You can avoid contact all you want, but it might backfire. While you're imagining him making you mix CDs and balling his eyes out while watching "The Notebook," he'll actually be going out with friends and meeting new people. The no contact rule works great if you want to get over someone. If you're hoping they come back, not so much.
Sure, you could play hard to get and show off your new haircut on Facebook in the hopes that he'll notice and comment and suddenly want you back. But is that really what you want? To sit around and wait for the hopes that he might suddenly want you back? The break-up happened for a reason. That's not to say he definitely won't want to get back together. But if he does, it really won't have anything to do with whether or not you guys have been Gchating or not. Usually when someone misses you, you know. When they don't, you know because you suddenly stop hearing from them.
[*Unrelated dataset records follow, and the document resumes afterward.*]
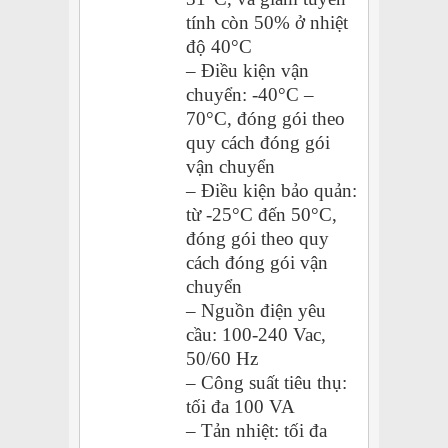
tính còn 50% ở nhiệt
độ 40°C
– Điều kiện vận
chuyển: -40°C –
70°C, đóng gói theo
quy cách đóng gói
vận chuyển
– Điều kiện bảo quản:
từ -25°C đến 50°C,
đóng gói theo quy
cách đóng gói vận
chuyển
– Nguồn điện yêu
cầu: 100-240 Vac,
50/60 Hz
– Công suất tiêu thụ:
tối đa 100 VA
– Tản nhiệt: tối đa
The best thing you can do is to make your intentions clear. Let him know you want to get back together. You miss him, and want to give it another chance. If he wants to stay apart, at least you know for sure. This way you don't have to waste any time. Also, why play games at this stage? If you can't be honest with each other at this point, then it isn't a relationship worth pursuing.
Gal Pal says:
Some people take the opposite tack - from hoping for no contact, to hoping for really, really bad things to happen to their exes. Keep reading...
Do you believe in karma? Like what goes around comes around? I dated this REALLY bad guy and I feel like he deserves his. Do you think he will get it? (I won't be the one giving it to him btw!!! lol)
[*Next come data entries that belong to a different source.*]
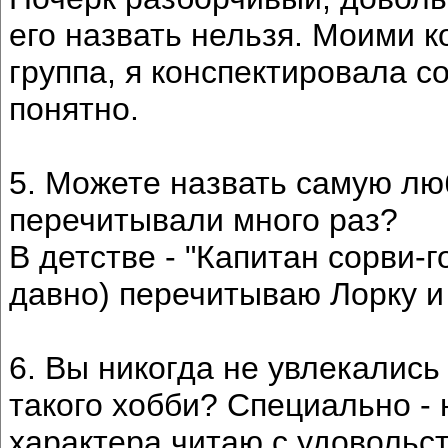
его назвать нельзя. Моими 
группа, я конспектировала с
понятно.
5. Можете назвать самую лю
перечитывали много раз?
В детстве - "Капитан сорви-г
давно) перечитываю Лорку и
6. Вы никогда не увлекалис
такого хобби? Специально - 
характера читаю с удовольс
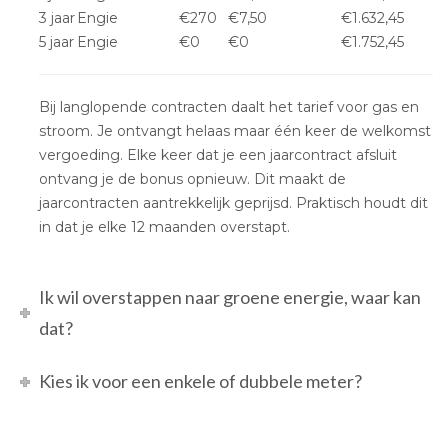
3 jaar
Engie
€270
€7,50
€1.632,45
5 jaar
Engie
€0
€0
€1.752,45
Bij langlopende contracten daalt het tarief voor gas en
stroom. Je ontvangt helaas maar één keer de welkomst
vergoeding. Elke keer dat je een jaarcontract afsluit
ontvang je de bonus opnieuw. Dit maakt de
jaarcontracten aantrekkelijk geprijsd. Praktisch houdt dit
in dat je elke 12 maanden overstapt.
Ik wil overstappen naar groene energie, waar kan
dat?
Kies ik voor een enkele of dubbele meter?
I believe that people who consistently mistreat others will get a taste of their own medicine sooner or later. Whether that's karma or just the natural consequence of being an asshat, I don't know, but it happens. I also believe that most evil people live miserable, joyless lives, which is its own punishment.
It would be nice if we could always witness karma in action, but we can't. The person's fate is out of our hands at that point, which is as it should be. Justice is best handled by the universe, not by us. The moment we take it upon ourselves to dispense justice, it becomes revenge, not justice, and revenge has a way of staining our hands and damaging our souls.
Do I think your ex will get what's coming to him? Maybe. Perhaps even probably. But then, do we all get punished for every bad thing we do? No, and thank goodness for that, because we all make mistakes and do bad things sometimes, intentionally or not. If every sin were punished, we would all be in deep doo-doo.
My advice to you is to let it go. I know you're angry, but who is suffering more from your anger, you or him? Karma may or may not get your ex. You might never know. Forget about him and focus on making yourself happy, treating people right and creating your own good karma. This is the definition of living well, and living well is the best revenge of all.
Gal Pal says:
Cary is dead one with this answer. We all pine for sweet revenge when someone's done us wrong. But karma is wonderful that way - it takes care of things for you so you don't have to waste more precious time and energy plotting and planning over a loser. Let him go...wish him as well as you can...and let yourself move on.
That's it for this week. Thanks for playing, guys and girls!